Democrats recognize that Shuster is trying to re-create the kind of negotiating environment that occurred in his father’s era, but it’s a lot harder now. “It’s not an easy process, and I think he’s plugging away at it,” said Rep. Peter DeFazio of Oregon, the second-ranking Democrat on the committee behind Rahall. “When we were in charge, we didn’t adopt all of their ideas, and when they were in charge, they didn’t adopt all of ours. But we would try and work 70 to 80 percent of the bill out and then do a real legitimate amendment process in committee.”

Rahall said Shuster “keeps me constantly informed of decisions made by his leadership on scheduling or problems, why he can’t do what he’d like to do on particular pieces of legislation.” That kind of openness goes a long way in terms of goodwill with the opposing party. It’s a constant frustration for members of the minority to be the last ones to find out when they have to vote on legislation that they haven’t even seen.

It’s too soon to judge whether Shuster will be more successful than his most immediate predecessor, Rep.
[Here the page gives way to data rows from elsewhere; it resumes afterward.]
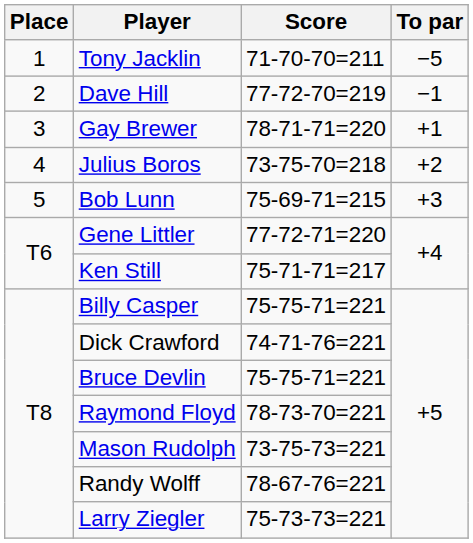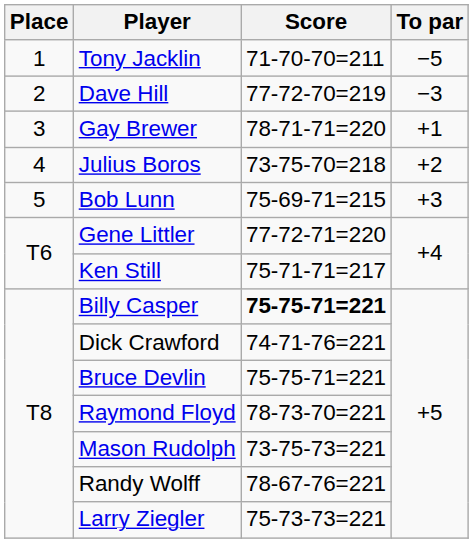Dave Hill | To par: −1 -> −3
Billy Casper | Score: normal -> bold
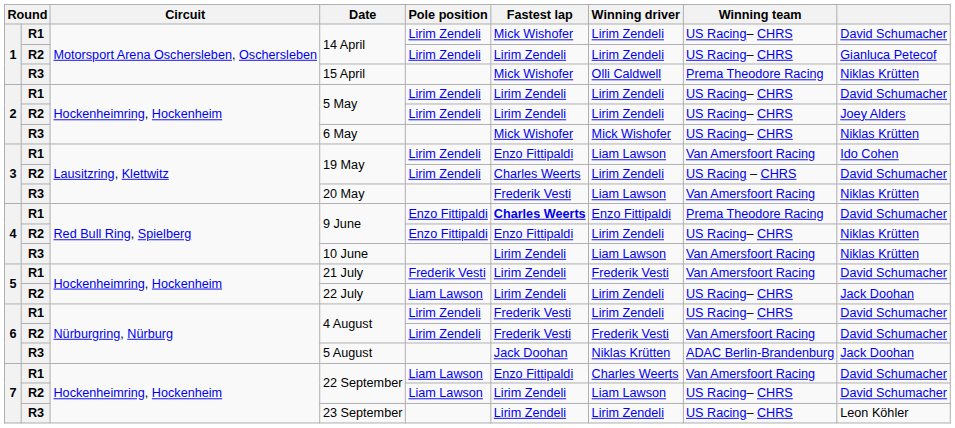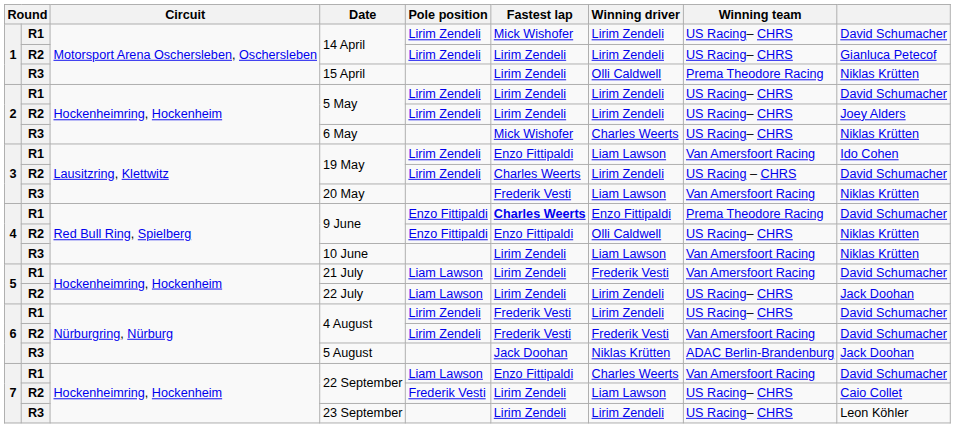15 April | Fastest lap: Mick Wishofer -> Lirim Zendeli
6 May | Winning driver: Mick Wishofer -> Charles Weerts
R2 / 9 June | Winning driver: Lirim Zendeli -> Olli Caldwell
21 July | Pole position: Frederik Vesti -> Liam Lawson
R2 / 22 September | Pole position: Liam Lawson -> Frederik Vesti
R2 / 22 September | column 9: David Schumacher -> Caio Collet
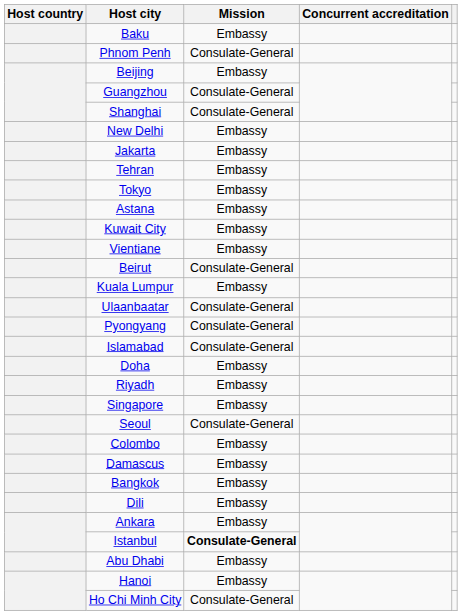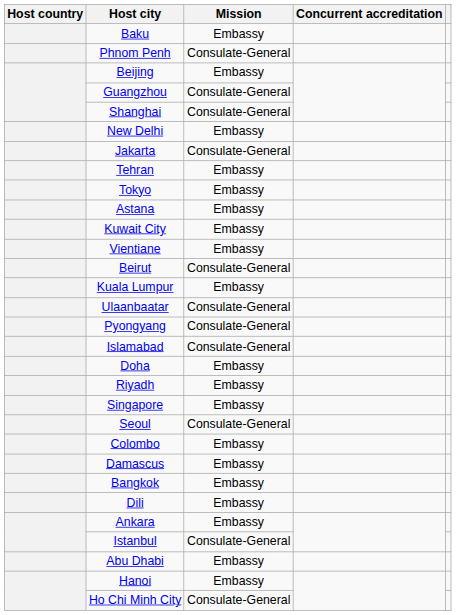Jakarta | Mission: Embassy -> Consulate-General
Istanbul | Mission: bold -> normal
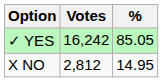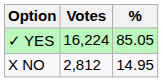✓ YES | Votes: 16,242 -> 16,224
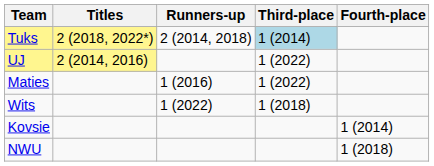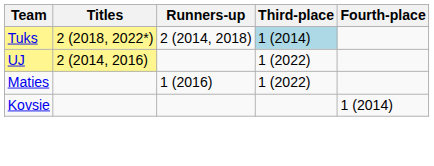- row: Wits | 1 (2022) | 1 (2018)
- row: NWU | 1 (2018)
John Mica, R-Fla., who infuriated Democrats (and a few Republicans) with some of his tactics. But Mica also notched a few wins in his two years as chairman. Most significantly, he managed to pass a surface-transportation bill out of his committee without the benefit of earmarks and then to insert several of its provisions into the final conference report with the Senate—all this, despite the fact that GOP political infighting prevented the House from formally passing its own bill.
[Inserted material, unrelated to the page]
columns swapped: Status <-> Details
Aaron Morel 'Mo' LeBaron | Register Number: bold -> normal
Committee staffers acknowledge that the final stages of a highway and transit bill next year could get ugly, because there probably won’t be enough money to respond to all of the infrastructure needs. They are hoping, however, that the negotiating tactics deployed by Shuster on the WRDA and passenger-rail bills will be warm-ups for the highway bill—helping them build relationships on the committee and figure out what does and doesn’t work.

The grassroots messaging is intended to keep the process alive after the committee finishes a bill, to cut through the din of louder political fights. If the Republicans can keep the bipartisan support for the committee’s measures intact, they could provide some of the few legislative accomplishments in a House that has already struggled with the farm bill and will face steep challenges on immigration and the debt ceiling. “The WRDA bill should be very bipartisan. I’ve been saying it’s the best chance we have of anything we [in the House] have been working on right now,” Gibbs said.